The 3 Biggest Mistakes Students Make with First Aid for Step 1
We all know a review book is a must for the USMLE. Our review book of choice here at Med School Tutors is First Aid for the USMLE Step 1, commonly referred to as “First Aid.” This is no surprise, as it is the most commonly used review book for the USMLE—not just nationally but worldwide. In fact, almost every single student taking USMLE Step 1 uses this book to prepare. But if EVERYONE is using this book, why are the results among students so varied? Here we’ve identified the 3 biggest mistakes med students make with First Aid, because the question isn’t whether to use First Aid (which everyone does), but how to use First Aid correctly.
1. Not Starting First Aid Early Enough
Some students come to us saying they are “saving” First Aid for their dedicated study time a few weeks before the exam. Although First Aid is a high-yield review book, the 2014 edition has 583 pages of material! No one can completely learn First Aid in a few weeks (despite what fellow classmates might say), so it’s best to start early. Studying First Aid alongside your classes during your pre-clinical years is the best bet, and reviewing First Aid even after these classes end will help translate what you learned in each class to long-term memory for Step 1.

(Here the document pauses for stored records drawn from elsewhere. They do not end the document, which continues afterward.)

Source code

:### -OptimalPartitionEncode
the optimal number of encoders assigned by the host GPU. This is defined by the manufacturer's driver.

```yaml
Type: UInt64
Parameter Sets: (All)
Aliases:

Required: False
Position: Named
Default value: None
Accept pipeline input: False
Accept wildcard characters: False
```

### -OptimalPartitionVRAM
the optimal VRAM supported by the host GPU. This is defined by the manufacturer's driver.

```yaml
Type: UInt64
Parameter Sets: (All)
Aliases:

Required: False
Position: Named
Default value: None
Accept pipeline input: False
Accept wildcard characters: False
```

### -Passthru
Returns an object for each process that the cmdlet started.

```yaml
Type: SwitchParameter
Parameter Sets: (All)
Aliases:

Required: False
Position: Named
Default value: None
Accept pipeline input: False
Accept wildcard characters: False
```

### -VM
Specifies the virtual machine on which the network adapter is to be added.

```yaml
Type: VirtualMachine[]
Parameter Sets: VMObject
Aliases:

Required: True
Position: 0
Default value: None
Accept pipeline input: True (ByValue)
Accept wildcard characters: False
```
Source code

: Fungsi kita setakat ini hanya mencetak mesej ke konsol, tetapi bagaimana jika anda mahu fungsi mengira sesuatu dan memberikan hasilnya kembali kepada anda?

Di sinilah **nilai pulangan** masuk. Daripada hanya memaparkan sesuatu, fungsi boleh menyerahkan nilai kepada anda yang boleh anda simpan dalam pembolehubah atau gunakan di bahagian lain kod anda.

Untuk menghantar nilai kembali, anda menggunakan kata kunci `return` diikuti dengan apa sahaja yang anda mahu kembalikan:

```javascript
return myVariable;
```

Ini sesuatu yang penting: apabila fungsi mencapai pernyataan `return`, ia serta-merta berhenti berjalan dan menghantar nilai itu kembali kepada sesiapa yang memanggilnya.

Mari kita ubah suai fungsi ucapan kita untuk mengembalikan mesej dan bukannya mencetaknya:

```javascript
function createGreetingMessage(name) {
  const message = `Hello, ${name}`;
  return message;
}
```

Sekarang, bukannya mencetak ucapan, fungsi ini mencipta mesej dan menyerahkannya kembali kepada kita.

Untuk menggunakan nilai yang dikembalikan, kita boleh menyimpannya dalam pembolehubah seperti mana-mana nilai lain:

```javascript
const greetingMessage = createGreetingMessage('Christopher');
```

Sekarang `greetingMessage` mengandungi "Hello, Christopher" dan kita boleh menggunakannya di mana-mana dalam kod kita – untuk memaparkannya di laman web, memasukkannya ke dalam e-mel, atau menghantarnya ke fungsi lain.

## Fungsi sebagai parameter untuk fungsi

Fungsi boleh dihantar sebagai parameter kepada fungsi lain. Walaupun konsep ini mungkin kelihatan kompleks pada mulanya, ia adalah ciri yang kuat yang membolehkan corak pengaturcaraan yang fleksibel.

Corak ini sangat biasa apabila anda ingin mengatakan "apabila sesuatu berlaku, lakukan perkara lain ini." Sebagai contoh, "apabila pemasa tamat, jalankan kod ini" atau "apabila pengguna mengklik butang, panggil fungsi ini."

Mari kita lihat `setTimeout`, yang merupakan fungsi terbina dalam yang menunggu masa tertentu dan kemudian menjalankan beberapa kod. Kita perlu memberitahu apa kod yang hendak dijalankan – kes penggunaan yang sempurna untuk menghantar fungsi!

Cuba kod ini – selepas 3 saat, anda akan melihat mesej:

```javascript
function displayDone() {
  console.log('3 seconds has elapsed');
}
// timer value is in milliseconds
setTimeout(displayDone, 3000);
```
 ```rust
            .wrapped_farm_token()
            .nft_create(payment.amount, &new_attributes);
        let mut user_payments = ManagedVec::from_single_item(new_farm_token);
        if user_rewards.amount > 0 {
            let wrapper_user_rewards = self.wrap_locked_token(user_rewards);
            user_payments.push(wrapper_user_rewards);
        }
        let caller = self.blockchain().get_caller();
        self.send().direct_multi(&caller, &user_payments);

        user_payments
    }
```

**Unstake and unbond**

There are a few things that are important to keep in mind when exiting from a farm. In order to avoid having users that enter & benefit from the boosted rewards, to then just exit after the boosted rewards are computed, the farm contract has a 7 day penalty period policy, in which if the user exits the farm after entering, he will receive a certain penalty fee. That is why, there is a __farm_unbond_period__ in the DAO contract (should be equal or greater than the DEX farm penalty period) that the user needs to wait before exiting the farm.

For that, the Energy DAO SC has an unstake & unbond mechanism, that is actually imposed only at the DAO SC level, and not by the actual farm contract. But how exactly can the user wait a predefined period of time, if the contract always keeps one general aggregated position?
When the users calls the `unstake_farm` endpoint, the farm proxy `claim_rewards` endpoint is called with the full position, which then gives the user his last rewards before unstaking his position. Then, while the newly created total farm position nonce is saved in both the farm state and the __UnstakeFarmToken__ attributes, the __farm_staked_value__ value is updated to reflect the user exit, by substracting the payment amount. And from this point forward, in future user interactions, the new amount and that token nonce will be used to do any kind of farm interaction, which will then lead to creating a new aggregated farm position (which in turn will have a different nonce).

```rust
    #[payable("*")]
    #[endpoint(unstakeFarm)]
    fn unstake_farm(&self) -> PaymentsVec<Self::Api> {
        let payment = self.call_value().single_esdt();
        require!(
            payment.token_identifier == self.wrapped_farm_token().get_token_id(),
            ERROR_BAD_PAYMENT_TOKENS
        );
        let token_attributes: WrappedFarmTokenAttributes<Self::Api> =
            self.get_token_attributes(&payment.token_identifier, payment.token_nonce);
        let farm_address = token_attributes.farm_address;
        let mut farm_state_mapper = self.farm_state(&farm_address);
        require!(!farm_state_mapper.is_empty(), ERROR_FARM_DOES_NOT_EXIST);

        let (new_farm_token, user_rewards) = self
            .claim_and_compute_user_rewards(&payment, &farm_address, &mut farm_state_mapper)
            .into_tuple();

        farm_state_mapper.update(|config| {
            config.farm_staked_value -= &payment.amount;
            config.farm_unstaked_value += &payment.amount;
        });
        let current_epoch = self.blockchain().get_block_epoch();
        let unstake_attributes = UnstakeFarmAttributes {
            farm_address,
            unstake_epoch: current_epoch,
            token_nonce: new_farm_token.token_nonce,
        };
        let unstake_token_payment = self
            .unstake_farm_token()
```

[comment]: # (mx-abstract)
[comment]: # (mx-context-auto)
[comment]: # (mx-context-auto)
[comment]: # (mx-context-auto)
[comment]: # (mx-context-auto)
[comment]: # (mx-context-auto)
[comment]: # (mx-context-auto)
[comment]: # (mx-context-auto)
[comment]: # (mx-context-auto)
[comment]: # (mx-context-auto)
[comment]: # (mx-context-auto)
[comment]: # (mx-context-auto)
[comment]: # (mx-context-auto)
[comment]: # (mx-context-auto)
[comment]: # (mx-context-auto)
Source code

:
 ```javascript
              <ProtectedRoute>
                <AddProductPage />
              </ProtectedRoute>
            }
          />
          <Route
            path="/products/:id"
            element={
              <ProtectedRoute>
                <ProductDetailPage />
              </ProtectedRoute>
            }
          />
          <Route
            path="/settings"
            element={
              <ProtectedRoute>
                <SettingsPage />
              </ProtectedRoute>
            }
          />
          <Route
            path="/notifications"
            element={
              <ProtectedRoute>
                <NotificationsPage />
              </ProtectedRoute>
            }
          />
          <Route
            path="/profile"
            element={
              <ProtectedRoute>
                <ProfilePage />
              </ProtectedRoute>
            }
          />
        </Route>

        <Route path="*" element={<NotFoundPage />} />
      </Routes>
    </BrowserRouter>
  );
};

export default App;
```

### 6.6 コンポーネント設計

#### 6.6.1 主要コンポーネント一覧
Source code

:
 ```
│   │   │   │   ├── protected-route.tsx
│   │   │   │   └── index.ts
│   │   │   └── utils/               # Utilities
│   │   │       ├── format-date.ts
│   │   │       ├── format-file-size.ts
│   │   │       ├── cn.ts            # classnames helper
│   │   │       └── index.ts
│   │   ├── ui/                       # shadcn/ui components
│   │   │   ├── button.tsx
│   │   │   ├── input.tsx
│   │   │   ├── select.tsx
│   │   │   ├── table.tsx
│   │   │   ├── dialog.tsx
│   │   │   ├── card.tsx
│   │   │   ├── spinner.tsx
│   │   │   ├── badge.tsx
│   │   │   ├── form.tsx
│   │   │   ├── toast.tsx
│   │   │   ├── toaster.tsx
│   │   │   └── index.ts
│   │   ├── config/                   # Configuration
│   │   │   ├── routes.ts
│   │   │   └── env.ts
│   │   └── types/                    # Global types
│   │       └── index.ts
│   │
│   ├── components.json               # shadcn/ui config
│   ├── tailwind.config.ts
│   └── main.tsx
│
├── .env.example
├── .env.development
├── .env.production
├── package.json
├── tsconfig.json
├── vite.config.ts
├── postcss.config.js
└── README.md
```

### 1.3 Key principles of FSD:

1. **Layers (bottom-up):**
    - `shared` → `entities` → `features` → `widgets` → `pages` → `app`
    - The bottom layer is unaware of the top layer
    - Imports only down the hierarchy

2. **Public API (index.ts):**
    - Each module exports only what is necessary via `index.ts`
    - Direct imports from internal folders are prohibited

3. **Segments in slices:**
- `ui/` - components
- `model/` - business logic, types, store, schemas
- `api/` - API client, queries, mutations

2. Filling in First Aid with Class Notes
Now that you are using First Aid during your pre-clinical years, you may think to fill up the book with notes from class. However, this is something you should avoid! The reason we all buy this book is because the authors put in the time to filter down the massive amount of medical information into a more manageable amount that is actually tested. Unfortunately, much of what you learn in class—while important in general—is not on Step 1. While adding in mnemonics and explanations are useful, resist the urge to write down everything you hear in class; there are already more than 500 pages to review!